皮膚病をやっつける方法は1つではない (There's more than one way to skin an infection)
Candida albicans による皮膚感染に対する自然免疫の制御には2つの段階がある。 すなわち、防護閉じ込めと除去である。 Santus たちは、転写因子 NFAT の早期の活性化が、この2つの段階を調和させると報告している。 閉じ込め段階の際、NFAT は形質転換成長因子βの発現を調節し、この因子がコラーゲンの析出を誘導し、感染細菌を捕捉する。 除去の段階では、NFAT がインターフェロンγを誘導し、これが皮膚潰瘍の形成と細菌の排除を促進する。 自然免疫反応と線維素溶解反応の間での同じような相互応答も、黄色ブトウ球菌への防御に寄与する。 そのような協力は、感染と闘いながら組織損傷を最小化するのに役立つ。
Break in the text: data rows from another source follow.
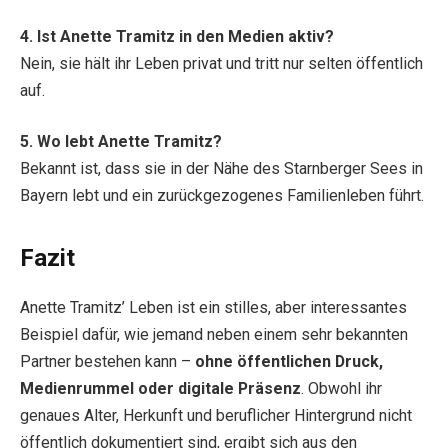
4. Ist Anette Tramitz in den Medien aktiv?
Nein, sie hält ihr Leben privat und tritt nur selten öffentlich
auf.
5. Wo lebt Anette Tramitz?
Bekannt ist, dass sie in der Nähe des Starnberger Sees in
Bayern lebt und ein zurückgezogenes Familienleben führt.
Fazit
Anette Tramitz’ Leben ist ein stilles, aber interessantes
Beispiel dafür, wie jemand neben einem sehr bekannten
Partner bestehen kann –
ohne öffentlichen Druck,
Medienrummel oder digitale Präsenz
. Obwohl ihr
genaues Alter, Herkunft und beruflicher Hintergrund nicht
öffentlich dokumentiert sind, ergibt sich aus den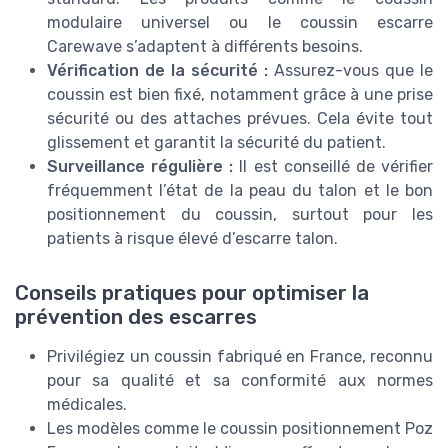
modulaire universel ou le coussin escarre
Carewave s’adaptent à différents besoins.
Vérification de la sécurité :
Assurez-vous que le
coussin est bien fixé, notamment grâce à une prise
sécurité ou des attaches prévues. Cela évite tout
glissement et garantit la sécurité du patient.
Surveillance régulière :
Il est conseillé de vérifier
fréquemment l’état de la peau du talon et le bon
positionnement du coussin, surtout pour les
patients à risque élevé d’escarre talon.
Conseils pratiques pour optimiser la
prévention des escarres
Privilégiez un coussin fabriqué en France, reconnu
pour sa qualité et sa conformité aux normes
médicales.
Les modèles comme le coussin positionnement Poz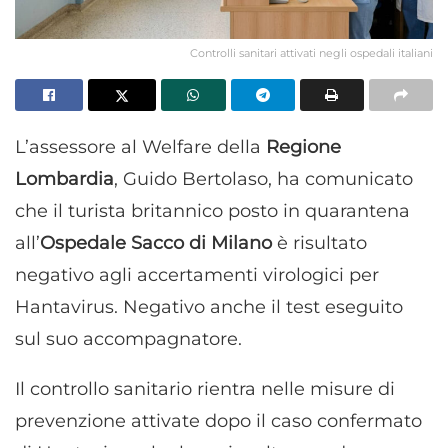
Controlli sanitari attivati negli ospedali italiani
L’assessore al Welfare della
Regione
Lombardia
, Guido Bertolaso, ha comunicato
che il turista britannico posto in quarantena
all’
Ospedale Sacco di Milano
è risultato
negativo agli accertamenti virologici per
Hantavirus. Negativo anche il test eseguito
sul suo accompagnatore.
Il controllo sanitario rientra nelle misure di
prevenzione attivate dopo il caso confermato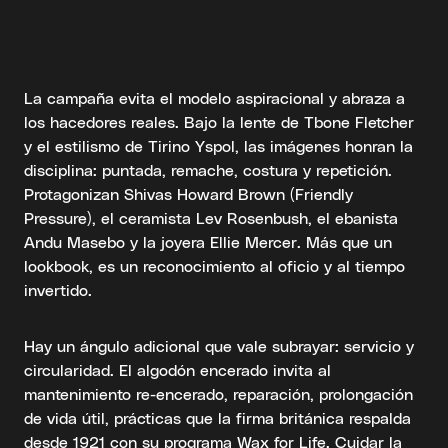
La campaña evita el modelo aspiracional y abraza a
los hacedores reales. Bajo la lente de Tbone Fletcher
y el estilismo de Tirino Yspol, las imágenes honran la
disciplina: puntada, remache, costura y repetición.
Protagonizan Shivas Howard Brown (Friendly
Pressure), el ceramista Lev Rosenbush, el ebanista
Andu Masebo y la joyera Ellie Mercer. Más que un
lookbook, es un reconocimiento al oficio y al tiempo
invertido.
Hay un ángulo adicional que vale subrayar: servicio y
circularidad. El algodón encerado invita al
mantenimiento re-encerado, reparación, prolongación
de vida útil, prácticas que la firma británica respalda
desde 1921 con su programa Wax for Life. Cuidar la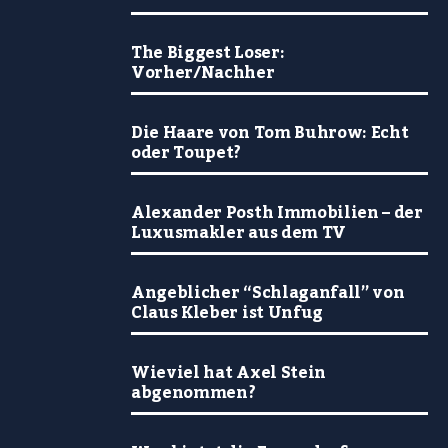
The Biggest Loser:
Vorher/Nachher
Die Haare von Tom Buhrow: Echt
oder Toupet?
Alexander Posth Immobilien – der
Luxusmakler aus dem TV
Angeblicher “Schlaganfall” von
Claus Kleber ist Unfug
Wieviel hat Axel Stein
abgenommen?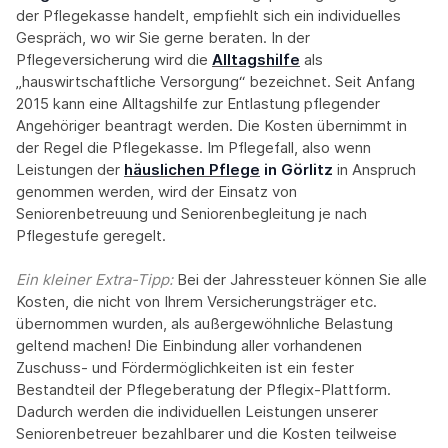
der Pflegekasse handelt, empfiehlt sich ein individuelles
Gespräch, wo wir Sie gerne beraten. In der
Pflegeversicherung wird die
Alltagshilfe
als
„hauswirtschaftliche Versorgung“ bezeichnet. Seit Anfang
2015 kann eine Alltagshilfe zur Entlastung pflegender
Angehöriger beantragt werden. Die Kosten übernimmt in
der Regel die Pflegekasse. Im Pflegefall, also wenn
Leistungen der
häuslichen Pflege
in Görlitz
in Anspruch
genommen werden, wird der Einsatz von
Seniorenbetreuung und Seniorenbegleitung je nach
Pflegestufe geregelt.
Ein kleiner Extra-Tipp:‍
Bei der Jahressteuer können Sie alle
Kosten, die nicht von Ihrem Versicherungsträger etc.
übernommen wurden, als außergewöhnliche Belastung
geltend machen! Die Einbindung aller vorhandenen
Zuschuss- und Fördermöglichkeiten ist ein fester
Bestandteil der Pflegeberatung der Pflegix-Plattform.
Dadurch werden die individuellen Leistungen unserer
Seniorenbetreuer bezahlbarer und die Kosten teilweise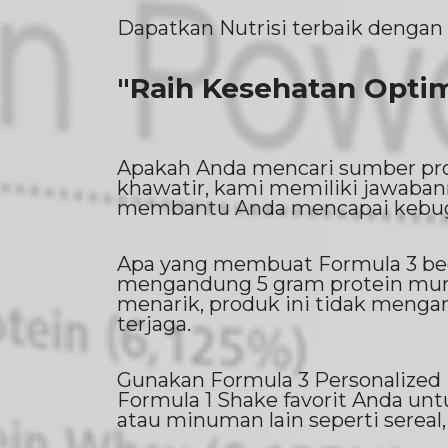
Dapatkan Nutrisi terbaik dengan
"Raih Kesehatan Opt
Apakah Anda mencari sumber prot
khawatir, kami memiliki jawaban
membantu Anda mencapai kebuga
Apa yang membuat Formula 3 begi
mengandung 5 gram protein murn
menarik, produk ini tidak menga
terjaga.
Gunakan Formula 3 Personalized
Formula 1 Shake favorit Anda u
atau minuman lain seperti sereal, 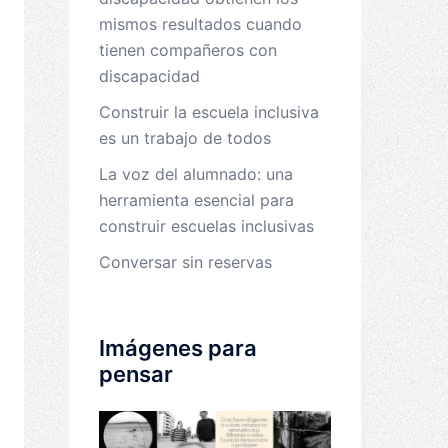
mismos resultados cuando
tienen compañeros con
discapacidad
Construir la escuela inclusiva
es un trabajo de todos
La voz del alumnado: una
herramienta esencial para
construir escuelas inclusivas
Conversar sin reservas
Imágenes para
pensar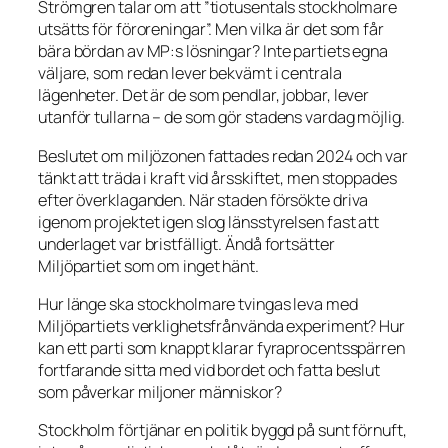
Strömgren talar om att ”tiotusentals stockholmare
utsätts för föroreningar”. Men vilka är det som får
bära bördan av MP:s lösningar? Inte partiets egna
väljare, som redan lever bekvämt i centrala
lägenheter. Det är de som pendlar, jobbar, lever
utanför tullarna – de som gör stadens vardag möjlig.
Beslutet om miljözonen fattades redan 2024 och var
tänkt att träda i kraft vid årsskiftet, men stoppades
efter överklaganden. När staden försökte driva
igenom projektet igen slog länsstyrelsen fast att
underlaget var bristfälligt. Ändå fortsätter
Miljöpartiet som om inget hänt.
Hur länge ska stockholmare tvingas leva med
Miljöpartiets verklighetsfrånvända experiment? Hur
kan ett parti som knappt klarar fyraprocentsspärren
fortfarande sitta med vid bordet och fatta beslut
som påverkar miljoner människor?
Stockholm förtjänar en politik byggd på sunt förnuft,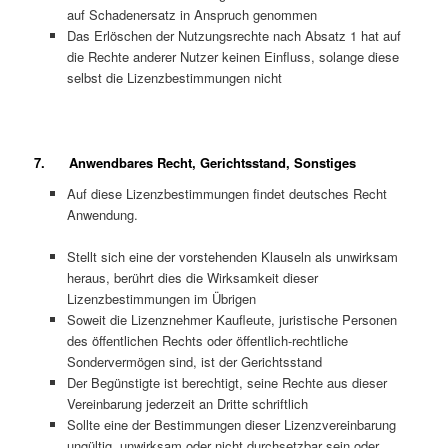
auf Schadenersatz in Anspruch genommen
Das Erlöschen der Nutzungsrechte nach Absatz 1 hat auf
die Rechte anderer Nutzer keinen Einfluss, solange diese
selbst die Lizenzbestimmungen nicht
7. Anwendbares Recht, Gerichtsstand, Sonstiges
Auf diese Lizenzbestimmungen findet deutsches Recht
Anwendung.
Stellt sich eine der vorstehenden Klauseln als unwirksam
heraus, berührt dies die Wirksamkeit dieser
Lizenzbestimmungen im Übrigen
Soweit die Lizenznehmer Kaufleute, juristische Personen
des öffentlichen Rechts oder öffentlich-rechtliche
Sondervermögen sind, ist der Gerichtsstand
Der Begünstigte ist berechtigt, seine Rechte aus dieser
Vereinbarung jederzeit an Dritte schriftlich
Sollte eine der Bestimmungen dieser Lizenzvereinbarung
ungültig, unwirksam oder nicht durchsetzbar sein oder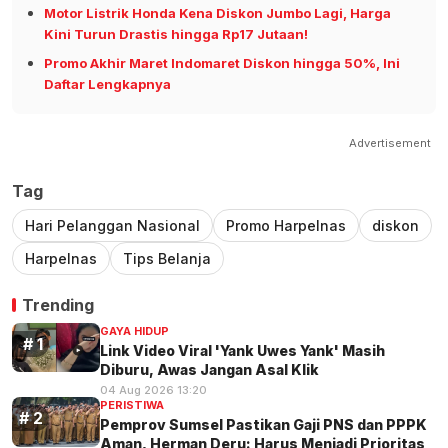
Motor Listrik Honda Kena Diskon Jumbo Lagi, Harga
Kini Turun Drastis hingga Rp17 Jutaan!
Promo Akhir Maret Indomaret Diskon hingga 50%, Ini
Daftar Lengkapnya
Advertisement
Tag
Hari Pelanggan Nasional
Promo Harpelnas
diskon
Harpelnas
Tips Belanja
Trending
GAYA HIDUP
Link Video Viral 'Yank Uwes Yank' Masih
Diburu, Awas Jangan Asal Klik
04 Aug 2026 13:20
PERISTIWA
Pemprov Sumsel Pastikan Gaji PNS dan PPPK
Aman, Herman Deru: Harus Menjadi Prioritas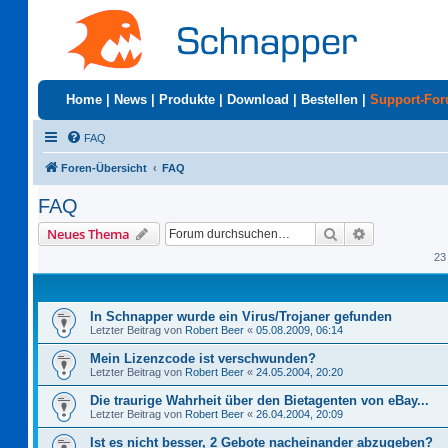
Home
|
News
|
Produkte
|
Download
|
Bestellen
|
Support-Fo
FAQ
Foren-Übersicht
FAQ
FAQ
Suche
Erweiterte S
Neues Thema
23
In Schnapper wurde ein Virus/Trojaner gefunden
Letzter Beitrag von
Robert Beer
«
05.08.2009, 06:14
Mein Lizenzcode ist verschwunden?
Letzter Beitrag von
Robert Beer
«
24.05.2004, 20:20
Die traurige Wahrheit über den Bietagenten von eBay...
Letzter Beitrag von
Robert Beer
«
26.04.2004, 20:09
Ist es nicht besser, 2 Gebote nacheinander abzugeben?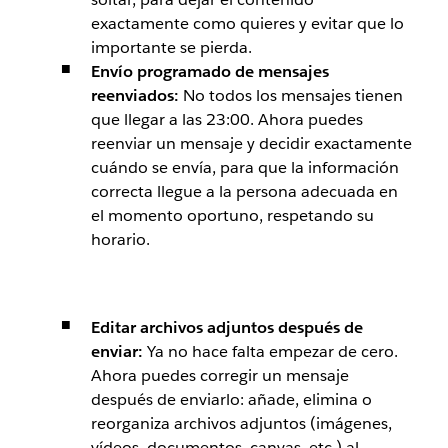
exactamente como quieres y evitar que lo
importante se pierda.
Envío programado de mensajes
reenviados:
No todos los mensajes tienen
que llegar a las 23:00. Ahora puedes
reenviar un mensaje y decidir exactamente
cuándo se envía, para que la información
correcta llegue a la persona adecuada en
el momento oportuno, respetando su
horario.
Editar archivos adjuntos después de
enviar:
Ya no hace falta empezar de cero.
Ahora puedes corregir un mensaje
después de enviarlo: añade, elimina o
reorganiza archivos adjuntos (imágenes,
vídeos, documentos, canvas, etc.) al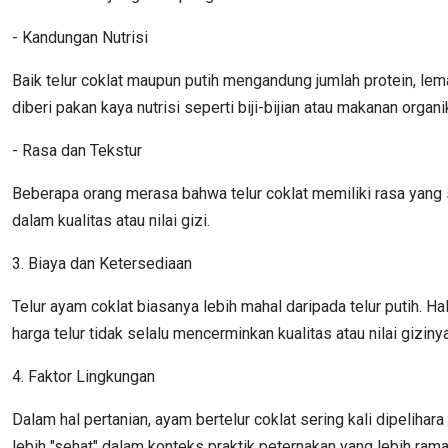
- Kandungan Nutrisi
Baik telur coklat maupun putih mengandung jumlah protein, lem
diberi pakan kaya nutrisi seperti biji-bijian atau makanan organ
- Rasa dan Tekstur
Beberapa orang merasa bahwa telur coklat memiliki rasa yang se
dalam kualitas atau nilai gizi.
3. Biaya dan Ketersediaan
Telur ayam coklat biasanya lebih mahal daripada telur putih. 
harga telur tidak selalu mencerminkan kualitas atau nilai gizinya
4. Faktor Lingkungan
Dalam hal pertanian, ayam bertelur coklat sering kali dipelihar
lebih "sehat" dalam konteks praktik peternakan yang lebih ram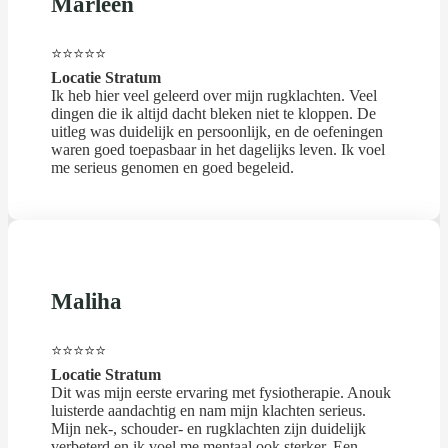
Marleen
⭐⭐⭐⭐⭐
Locatie Stratum
Ik heb hier veel geleerd over mijn rugklachten. Veel
dingen die ik altijd dacht bleken niet te kloppen. De
uitleg was duidelijk en persoonlijk, en de oefeningen
waren goed toepasbaar in het dagelijks leven. Ik voel
me serieus genomen en goed begeleid.
Maliha
⭐⭐⭐⭐⭐
Locatie Stratum
Dit was mijn eerste ervaring met fysiotherapie. Anouk
luisterde aandachtig en nam mijn klachten serieus.
Mijn nek-, schouder- en rugklachten zijn duidelijk
verbeterd en ik voel me mentaal ook sterker. Een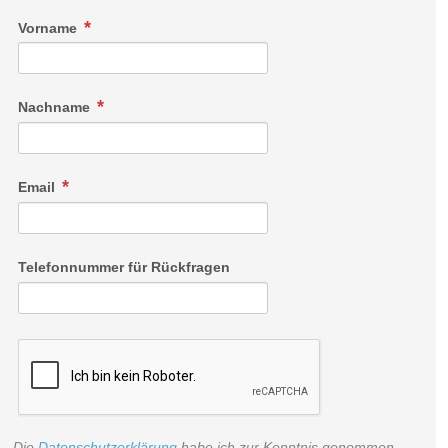
Vorname
Nachname
Email
Telefonnummer für Rückfragen
Die
Datenschutzerklärung
habe ich zur Kenntnis genommen.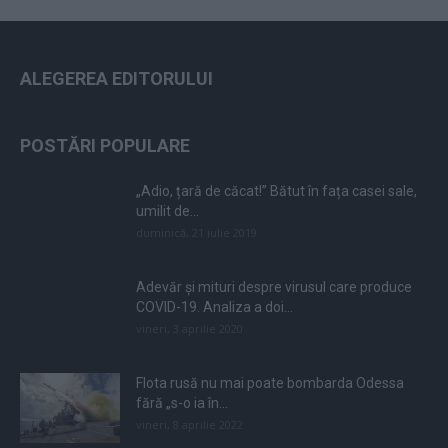
ALEGEREA EDITORULUI
POSTĂRI POPULARE
„Adio, țară de căcat!” Bătut în fața casei sale,
umilit de...
duminică, 21 iulie 2019
Adevăr și mituri despre virusul care produce
COVID-19. Analiza a doi...
vineri, 3 aprilie 2020
Flota rusă nu mai poate bombarda Odessa
fără „s-o ia în...
vineri, 8 aprilie 2022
(MY,ok,kh)
- Candida albicans:カンジダ属に属する酵母様真菌で、咽頭,皮膚などに存在する正常菌。 人の免疫力が低下した場合、カンジダ症を引き起こす。
- 転写因子 NFAT:活性化すると遺伝子転写を引き起こすタンパク質で、生体中で広範囲に発現し、免疫系における T 細胞の活性化、循環器系における血管新生、中枢神経系での神経回路発生・修復など、に関与している。
- 形質転換成長因子β:ガンや細胞の分化・遊走・接着などをはじめとする幅広い領域で重要な役割を担っているタンパク質。 細胞外マトリックス・タンパク質の産生および沈着促進の因子も担っている。
- 線維素溶解反応:血液中に存在するタンパク質分解酵素のプラスミンにより、生体内に形成された血栓が溶ける現象のこと。